EXERCISE
The pictures are to be dropped, and the records below are to be restated word for word.

-------- DATA FOR ANALYSIS --------

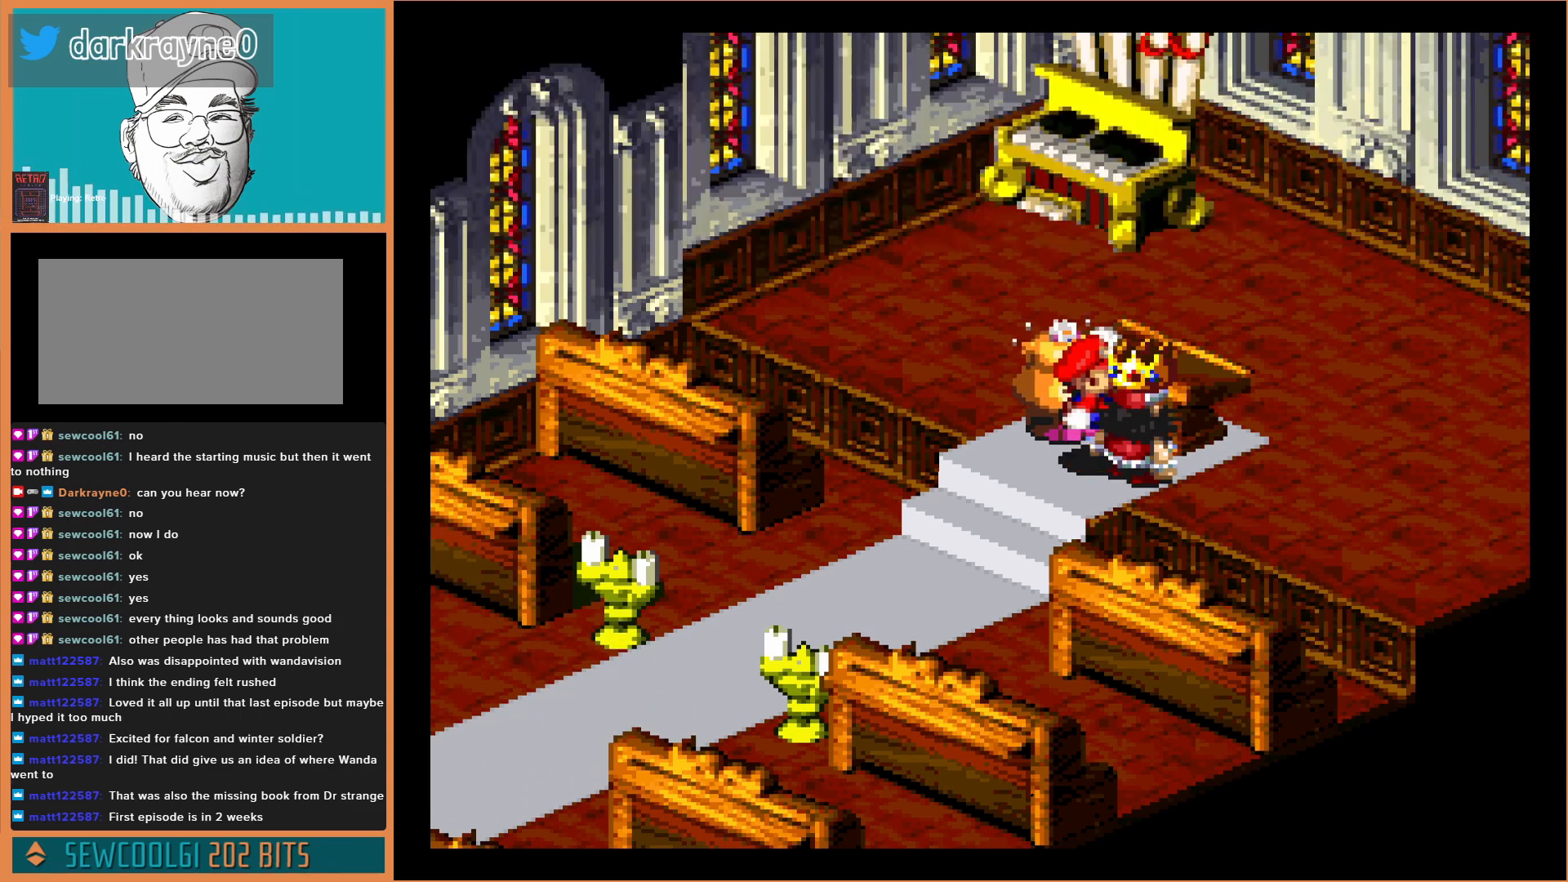
{"buttons": [], "events": [[33, "DPAD_RIGHT", "down"], [200, "B", "up"], [200, "DPAD_DOWN", "down"], [233, "DPAD_RIGHT", "up"], [267, "DPAD_DOWN", "up"]]}
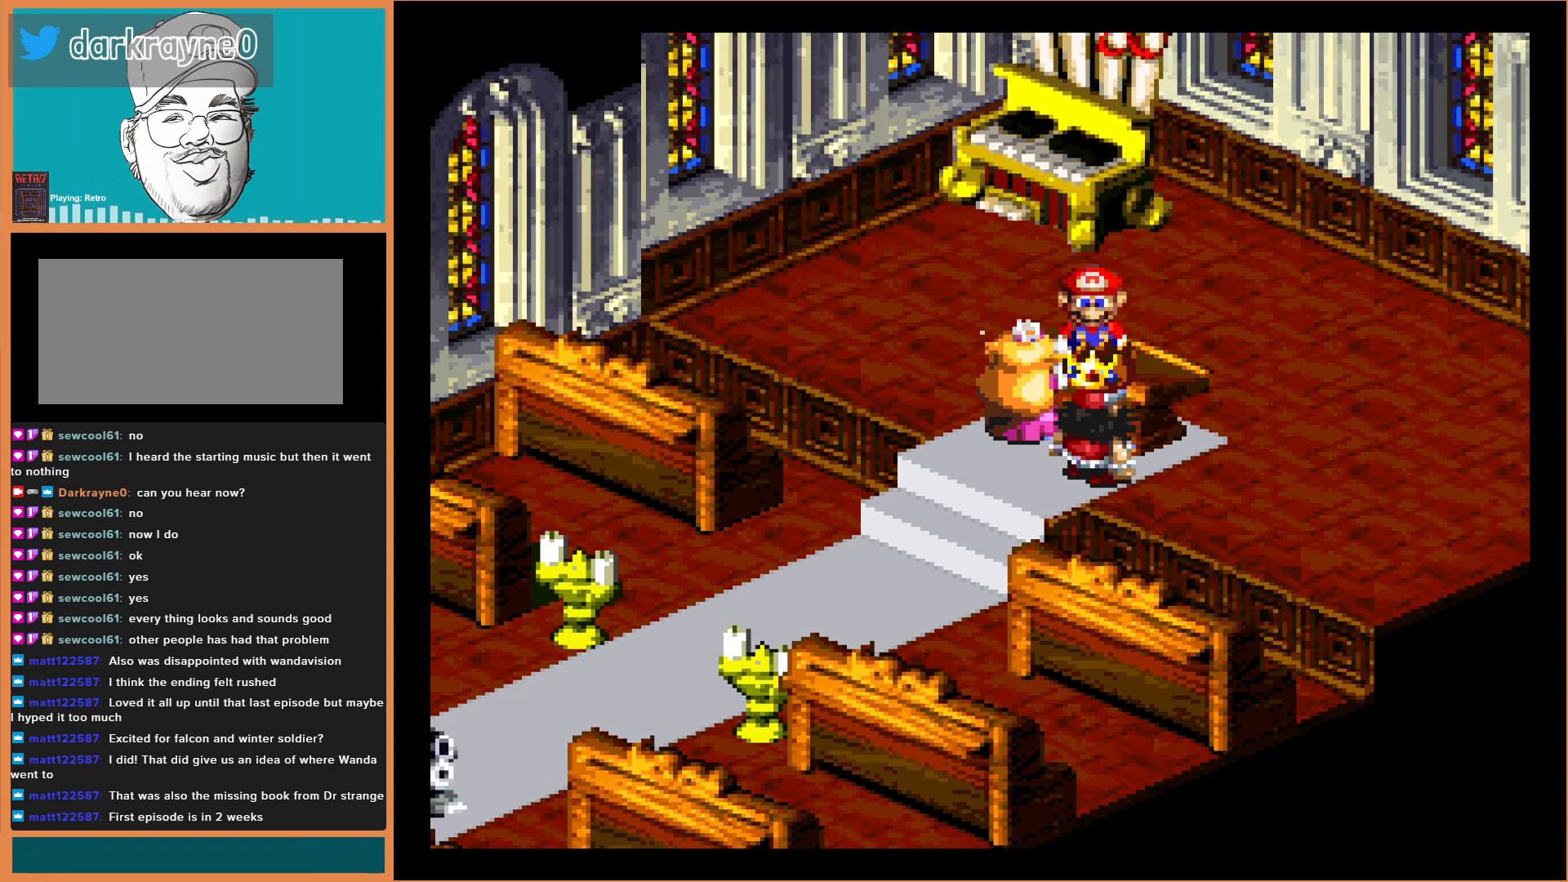
{"buttons": ["B", "DPAD_DOWN"], "events": [[133, "DPAD_DOWN", "down"], [467, "B", "down"]]}
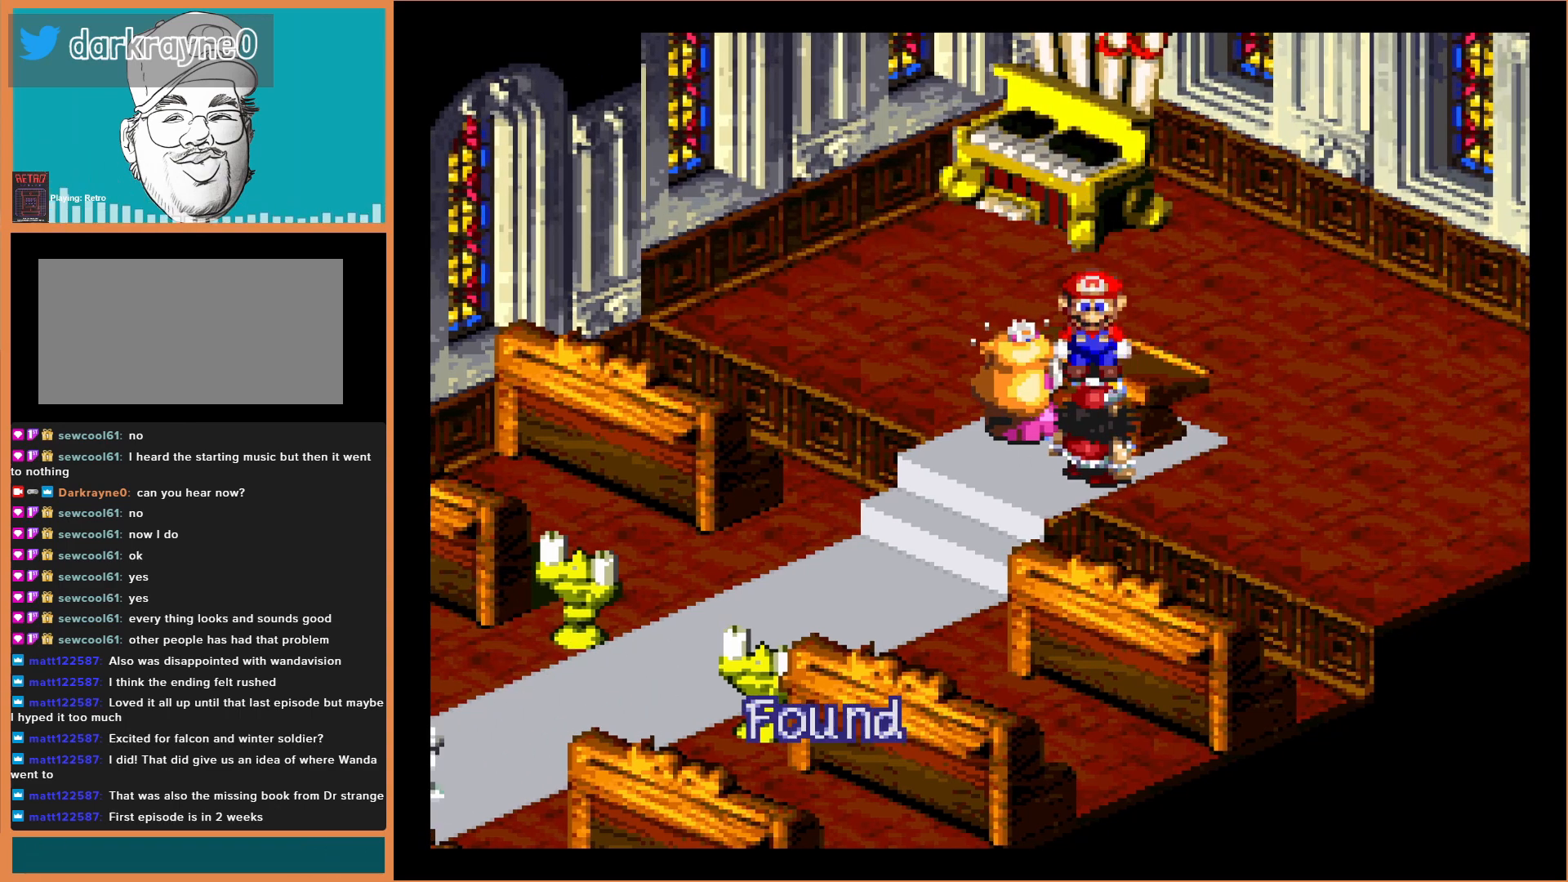
{"buttons": [], "events": [[33, "DPAD_DOWN", "up"], [133, "B", "up"]]}
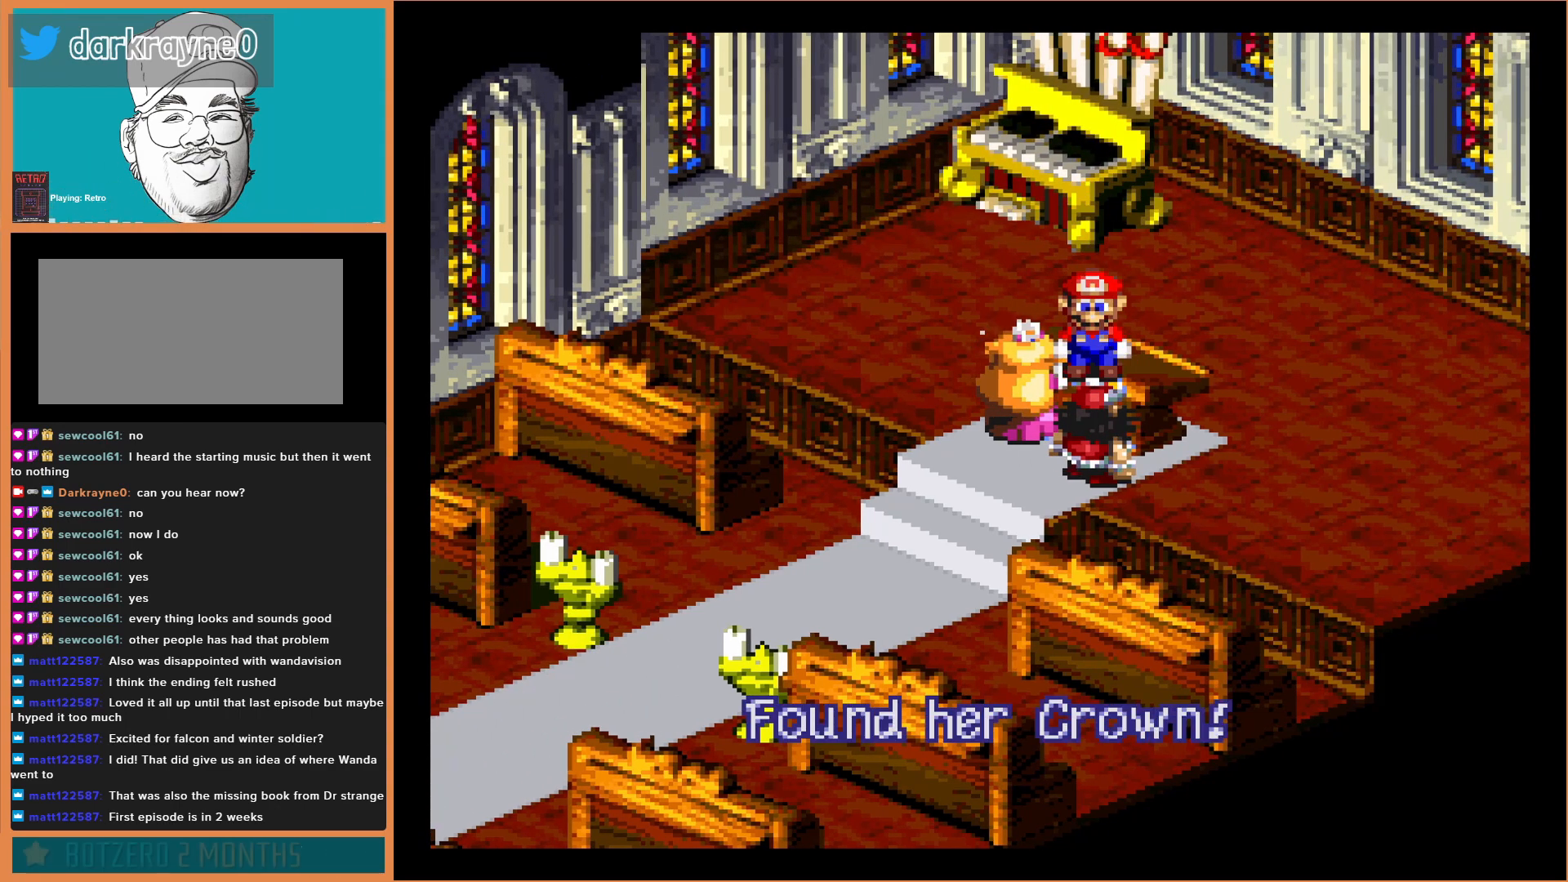
{"buttons": ["DPAD_LEFT"], "events": [[233, "A", "down"], [367, "A", "up"], [367, "DPAD_LEFT", "down"]]}
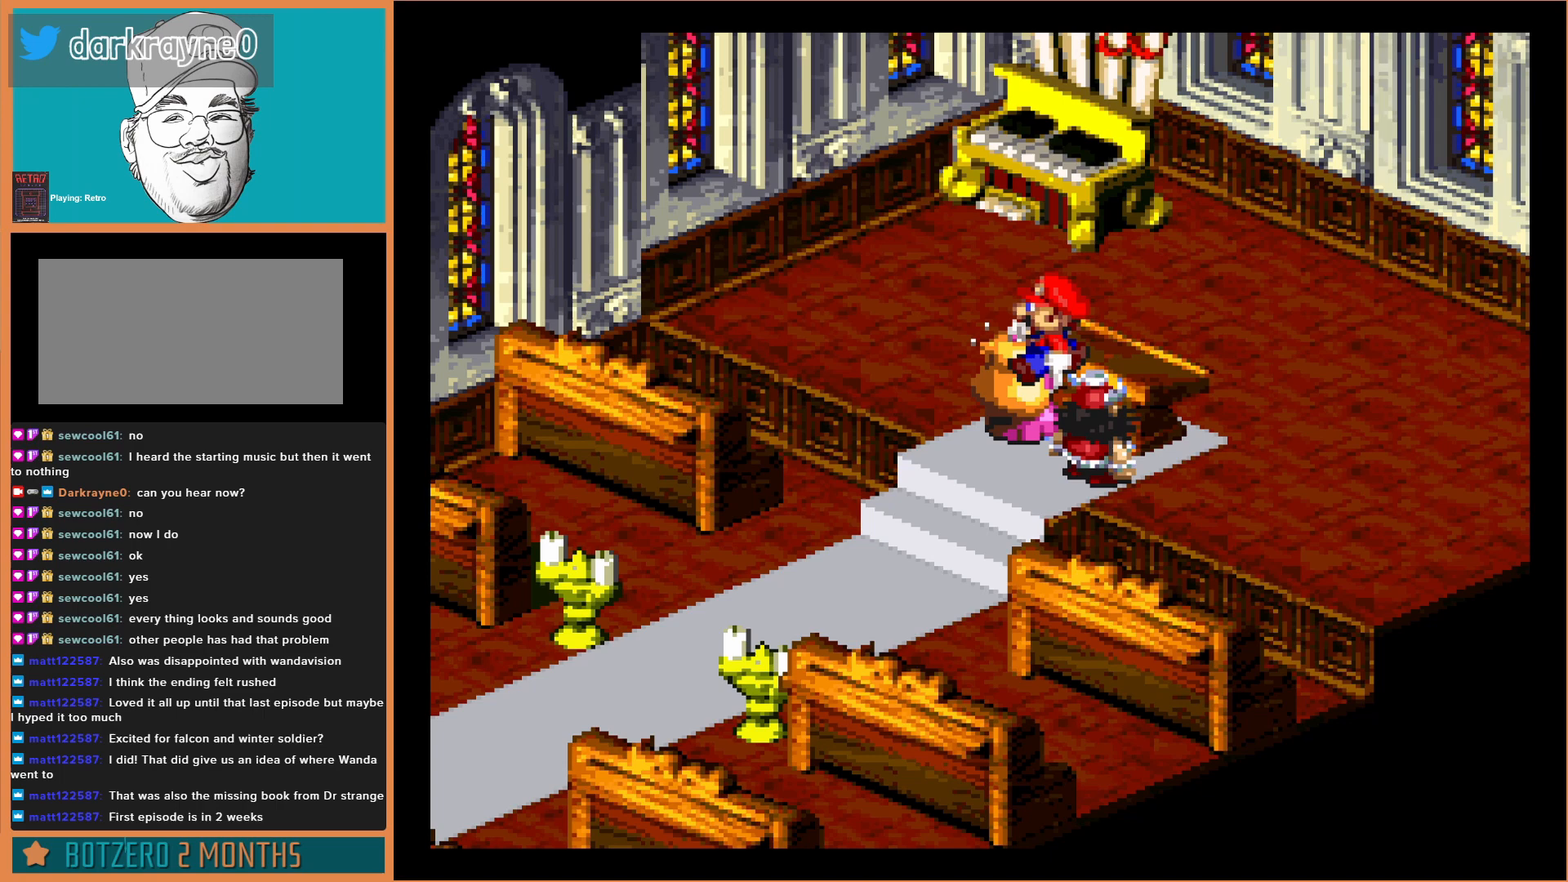
{"buttons": ["DPAD_UP"], "events": [[167, "DPAD_LEFT", "up"], [367, "DPAD_UP", "down"]]}
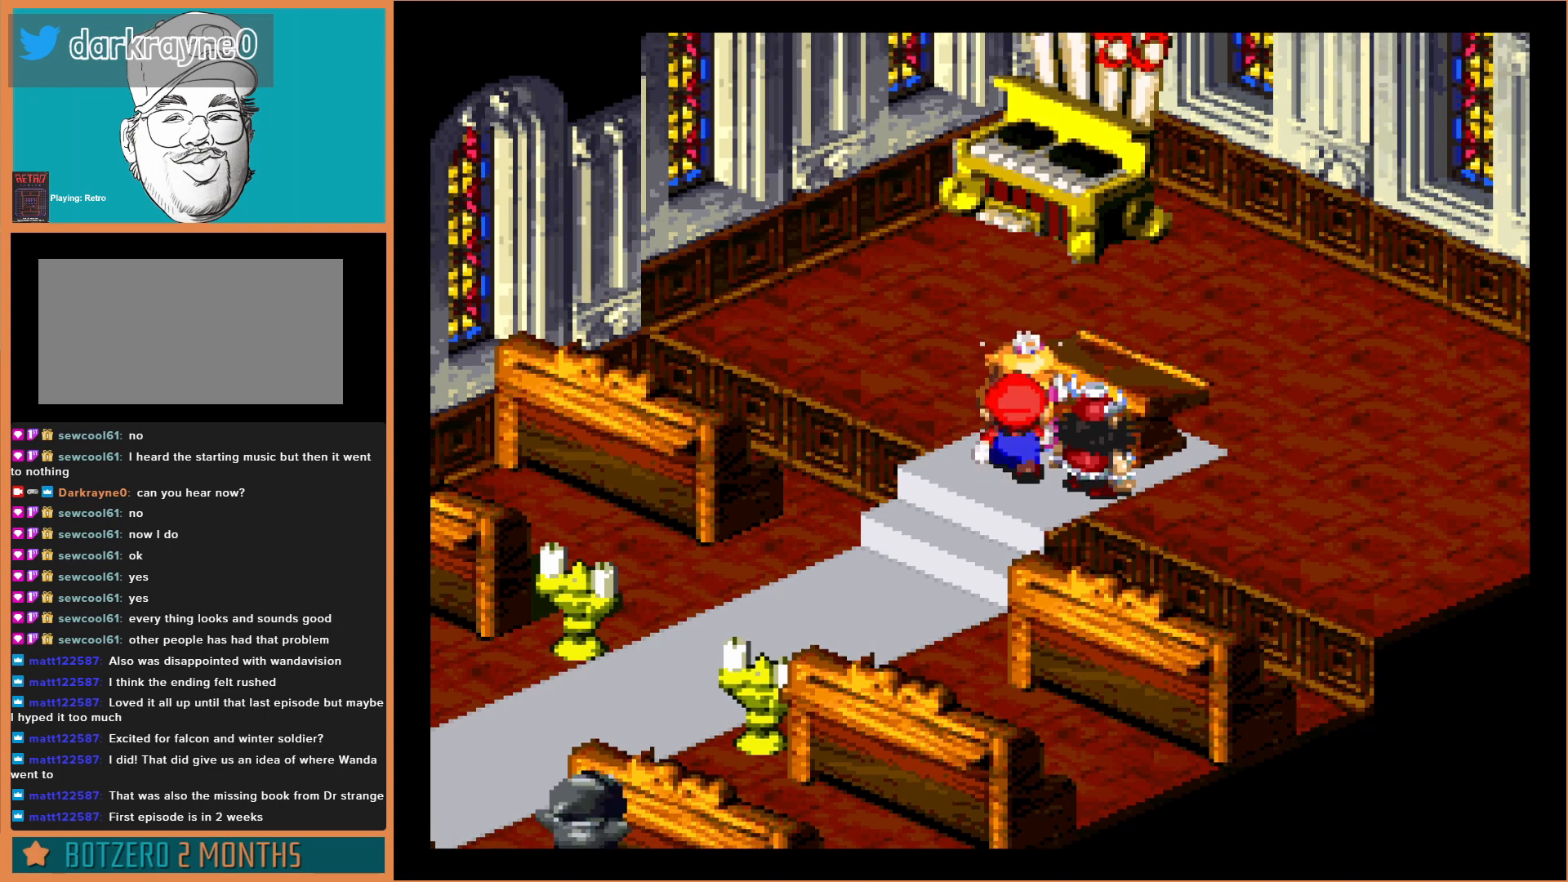
{"buttons": ["DPAD_UP"], "events": [[100, "A", "down"], [300, "A", "up"]]}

--------

COMPLETED EXERCISE
{"buttons": [], "events": [[33, "DPAD_RIGHT", "down"], [200, "B", "up"], [200, "DPAD_DOWN", "down"], [233, "DPAD_RIGHT", "up"], [267, "DPAD_DOWN", "up"]]}
{"buttons": ["B", "DPAD_DOWN"], "events": [[133, "DPAD_DOWN", "down"], [467, "B", "down"]]}
{"buttons": [], "events": [[33, "DPAD_DOWN", "up"], [133, "B", "up"]]}
{"buttons": ["DPAD_LEFT"], "events": [[233, "A", "down"], [367, "A", "up"], [367, "DPAD_LEFT", "down"]]}
{"buttons": ["DPAD_UP"], "events": [[167, "DPAD_LEFT", "up"], [367, "DPAD_UP", "down"]]}
{"buttons": ["DPAD_UP"], "events": [[100, "A", "down"], [300, "A", "up"]]}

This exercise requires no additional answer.